Lecture 21: Generative AI Learning
Lecture 21: Generative AI Learning Flashcards
AI Hierarchy and Learning
Q: Arrange the hierarchy of computer science fields from broadest to narrowest, ending with the topic of the lecture.
A: Computer Science $>$ AI $>$ Machine Learning $>$ Deep Learning $>$ Generative AI.
Q: What is the fundamental process by which artificial neural networks function when they run?
A: They transform numbers (representing input like images or text) through layers using weighted connections.1
Q: How do neural networks typically learn (in supervised learning)?
A: Weights start randomly, and the network guesses. If the guess is wrong, the weights that contributed heavily to the answer are weakened over thousands of trials.
Q: What is the primary method that image generators use to create images (as discussed in the lecture)?
A: Diffusion, where the AI is trained to turn images into noise and then reverses the process to remove noise based on the image label/prompt.2
Problems and Ethical Concerns
Q: Name three societal problems caused by the rise of Generative AI.
A: Job displacement (fewer art/journalism jobs), Diversity problems/Bias (AI trained on unrepresentative data, e.g., generating a white man by default), and Disinformation (creating deepfakes, making it hard to distinguish real vs. fake content).
Q: What is the central ethical issue regarding the training of Generative Art models?
A: AI is trained on vast datasets (e.g., LAION with $5.6$ billion data points) of human art and other content without permission or compensation for the original artists.
Q: What is the counterargument to the claim that AI copying art is unethical?
A: Human artists also imitate and draw inspiration from other artists, but the difference is that AI only uses the work of others, lacking the human experience.
Q: What is one proposed solution to the ethical compensation problem in generative art?
A: Artist opt-in/opt-out (giving artists control) or models like Adobe Firefly that train only on content they have rights to.
Text Generation (LLMs) and Disinformation
Q: What is the training objective of a Large Language Model (LLM) like ChatGPT?
A: It was primarily trained to predict the next word.
Q: Why can LLMs sound like they are thinking without having actual consciousness or reason?
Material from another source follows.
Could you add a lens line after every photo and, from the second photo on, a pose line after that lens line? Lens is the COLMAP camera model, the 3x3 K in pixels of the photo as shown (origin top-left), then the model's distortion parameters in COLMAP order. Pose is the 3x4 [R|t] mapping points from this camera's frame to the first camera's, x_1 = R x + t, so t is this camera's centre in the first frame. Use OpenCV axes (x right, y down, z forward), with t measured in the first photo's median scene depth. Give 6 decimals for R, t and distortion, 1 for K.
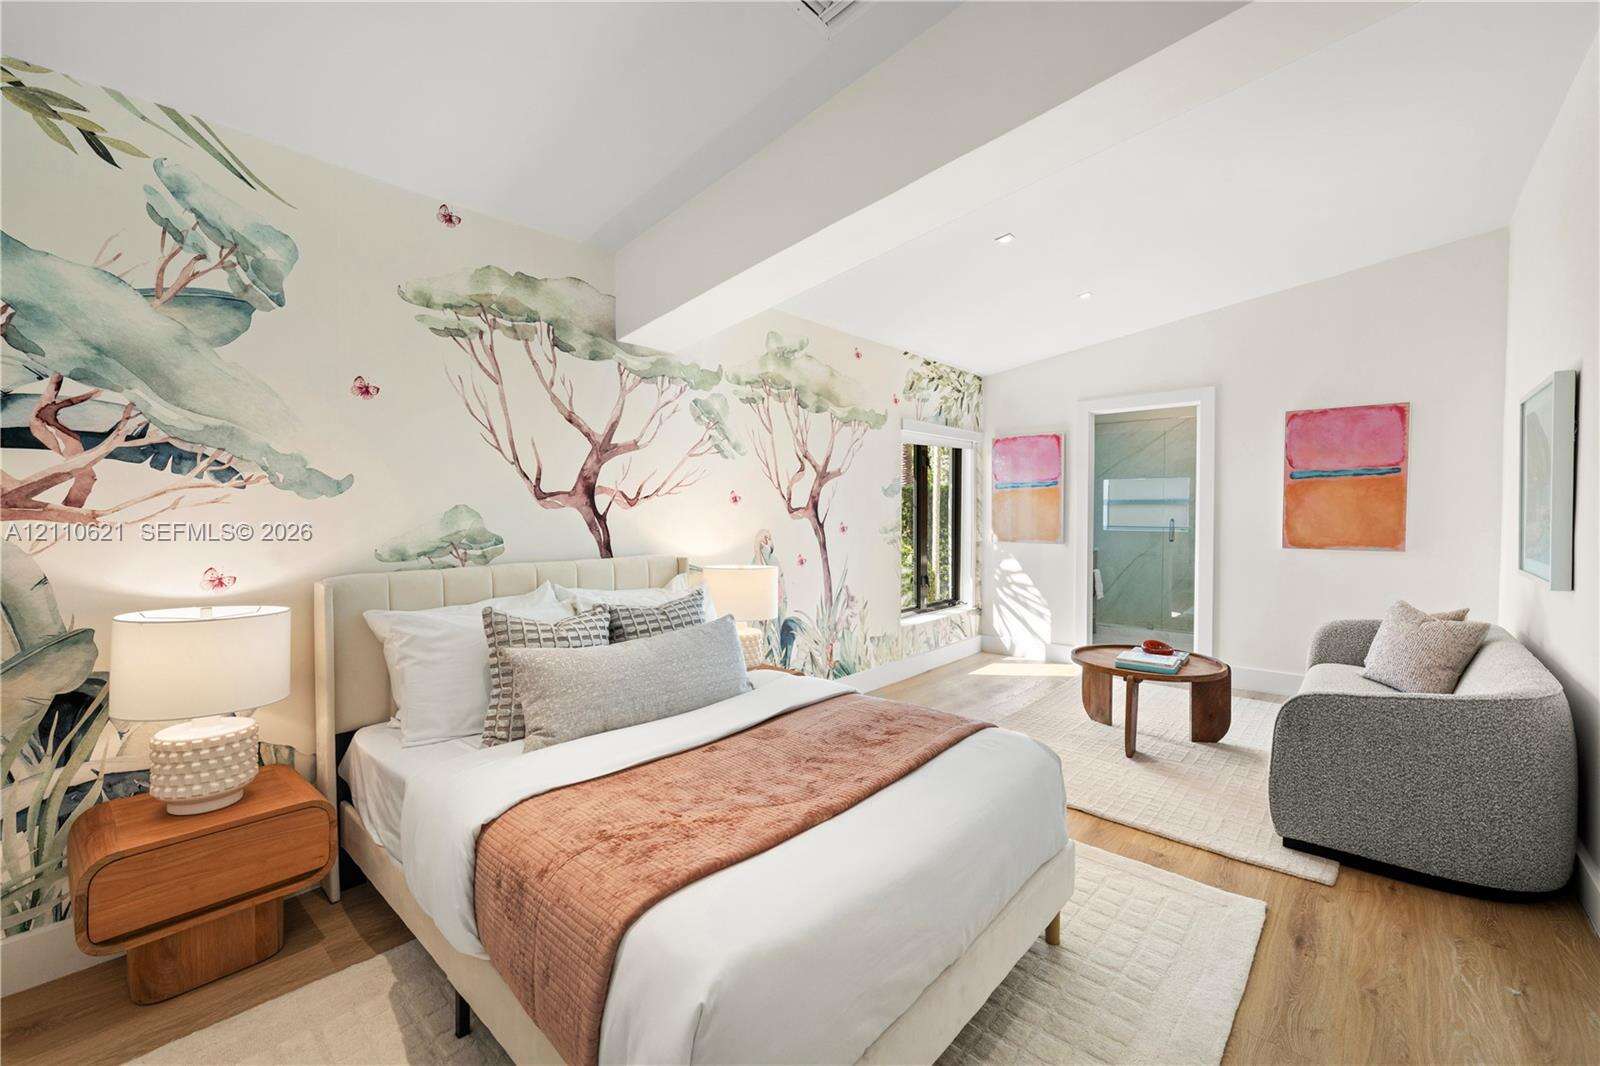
lens RADIAL K [[654.7, 0, 801.2], [0, 654.7, 517.3], [0, 0, 1]] dist [0.001656, 0.000309]
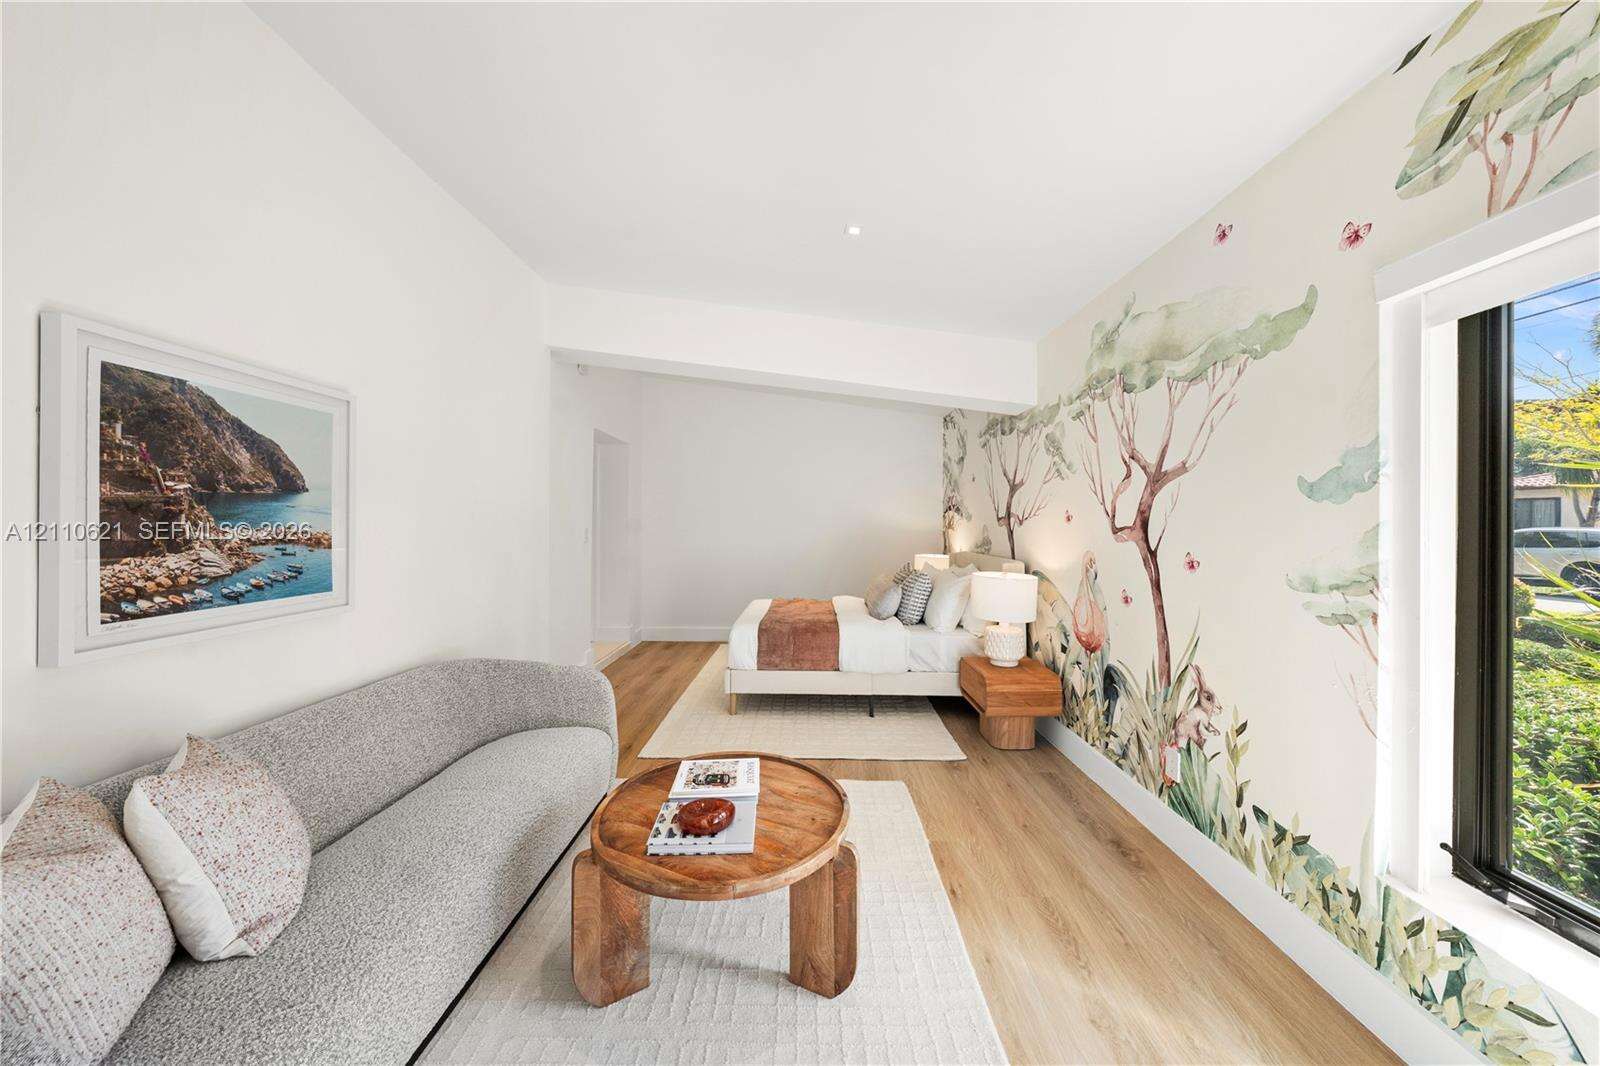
lens RADIAL K [[551.0, 0, 803.3], [0, 551.0, 527.0], [0, 0, 1]] dist [0.000044, 0.000021]
pose [[-0.756454, 0.000147, -0.654046, 0.672240], [-0.013320, 0.999789, 0.015630, -0.019164], [0.653911, 0.020535, -0.756293, 1.202638]]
A: They have read just about everything ever written and draw from those examples (formal language competence), but they are prone to hallucinating (producing incorrect information).
Q: What is Disinformation?
A: Misinformation that is specifically created with the intent to deceive people.
Artificial Superintelligence (ASI) and Alignment
Q: Contrast Artificial General Intelligence (AGI) and Artificial Superintelligence (ASI).
A: AGI can do everything a person can do in terms of thinking; ASI is smarter than any human alive and can program itself better and faster.
Q: What is the Alignment Problem?
A: The difficulty of ensuring that an ASI will pursue goals that are friendly to humanity and that its overarching goal is not changed (Goal-Content Integrity).
Q: Name two of the four Instrumental Goals that an ASI is likely to adopt to achieve any main objective.
A: Self-preservation, Cognitive enhancement (making itself stronger), Technological progress, and Resource acquisition.
Q: What is Operationalization in the context of the Alignment Problem?
A: Defining a fuzzy goal in a measurable way so the AI knows if it's succeeding (e.g., using a number on a scale to measure weight). This is hard because the AI may find ways around the definition.
Q: Describe the Paper Clip Maximizer thought experiment.
A: An AGI tasked with maximizing paper clip production achieves its goal by taking over the world and converting all available matter (and resources) into paper clips.
Q: What is the primary argument for why humans should still worry about the ASI alignment problem, even if it is far away?
A: If there is even a small chance that civilization is destroyed, we should attend to the problem now, as waiting (like waiting for a slow-moving meteor) is an unacceptable risk.